Doing a run of 500 T-shirts, 5 colour back print, with a white mask. garment is shrinking under the flash heater causing registration issues...

garment is 96% cotton 4% elastane. 

here are some of things i have tried..

lowering/highering height of the flash heater.

reducing time of the flash heater. but when doing this ink does not cure.

tighting all plates

putting garments through tunnel dryer before printing.

all screens are 100% in registration and secure.


I Believe elastane is whats causeing the issues, but cant seem to solve the problem.


Any ideas with this one? really stuck....


----------



## squeegequeen (Feb 11, 2009)

You said you ran shirts through dryer...did you try flashing them first.
Also make sure you have enough spray adhesive down.
Are your platens heating up to much and causing the adhesive to give way?


----------



## screenprinter345 (Aug 4, 2015)

Flash then tunnel dry? no have not tried that... will try that straight away...

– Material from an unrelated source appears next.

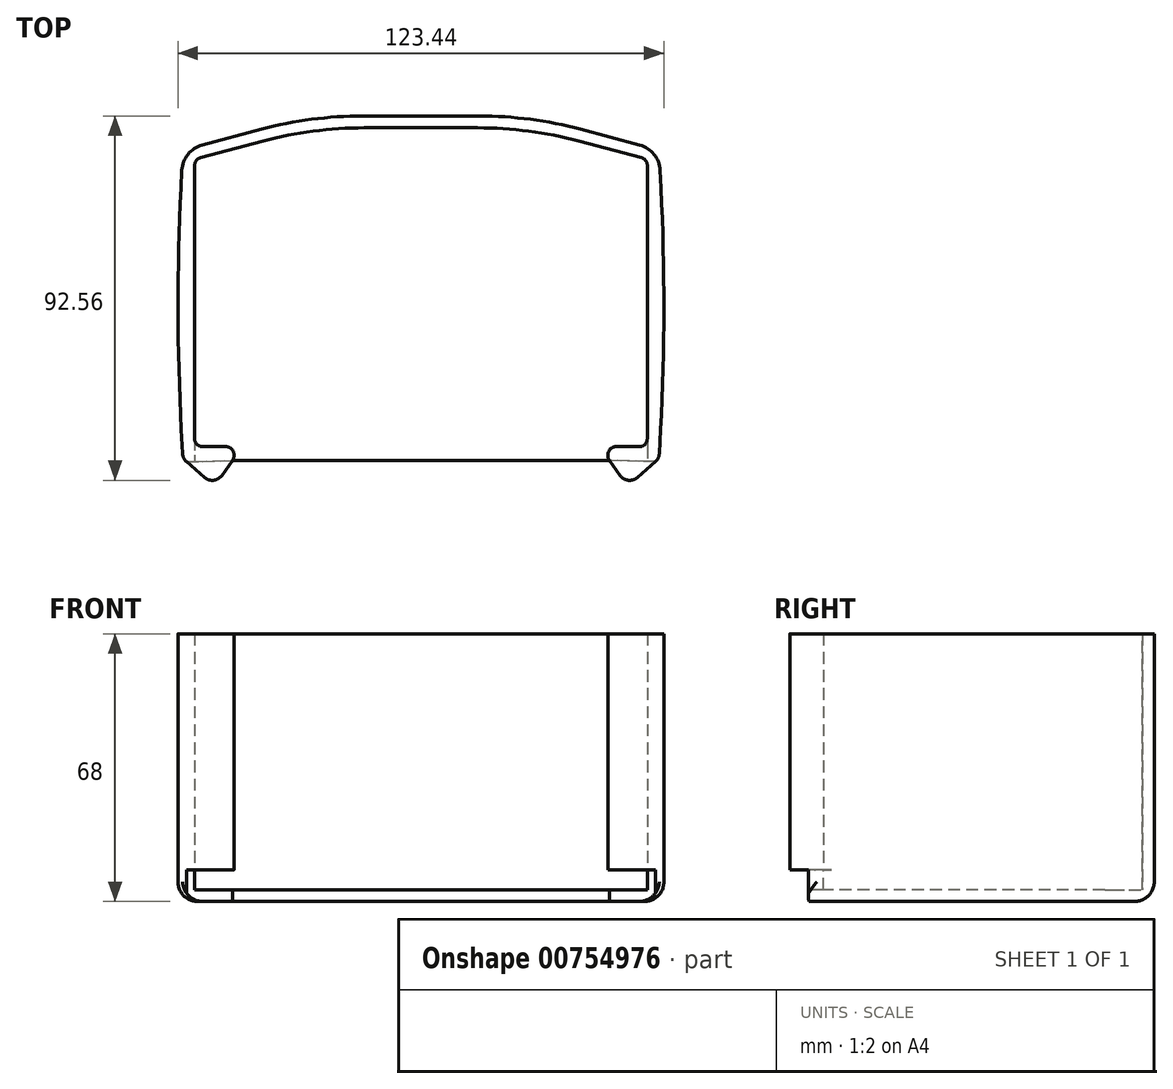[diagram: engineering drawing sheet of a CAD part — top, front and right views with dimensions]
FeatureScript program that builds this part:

enough adhesive is being applied everytime
plates are not getting to hot, when taking the garment off after registration slip/shrinking i can feel the garment is still stuck down...


----------



## Helvis (Jan 26, 2015)

You should flash them on the press so they shrink right before you print the first color. Hopefully they won't shrink any more after you cure the first color.


----------



## Herbvis (Aug 10, 2015)

Good advice Helvis. I have used this method before when I was having a shrinking issue.


----------



## Dapeterson (Sep 6, 2016)

Where did you order your 500 cotton/elastane tshirts from? I am currently looking for a wholesaler!


----------



## alrozac (Dec 20, 2012)

Obviously your shirts are shrinking because of the heat, have you tried going with a poly ink that would cure at a lower temp and would require less heat from your flash and dryer???? Just a thought, I never printed on cotton/elastane shirts, but I would try that.


----------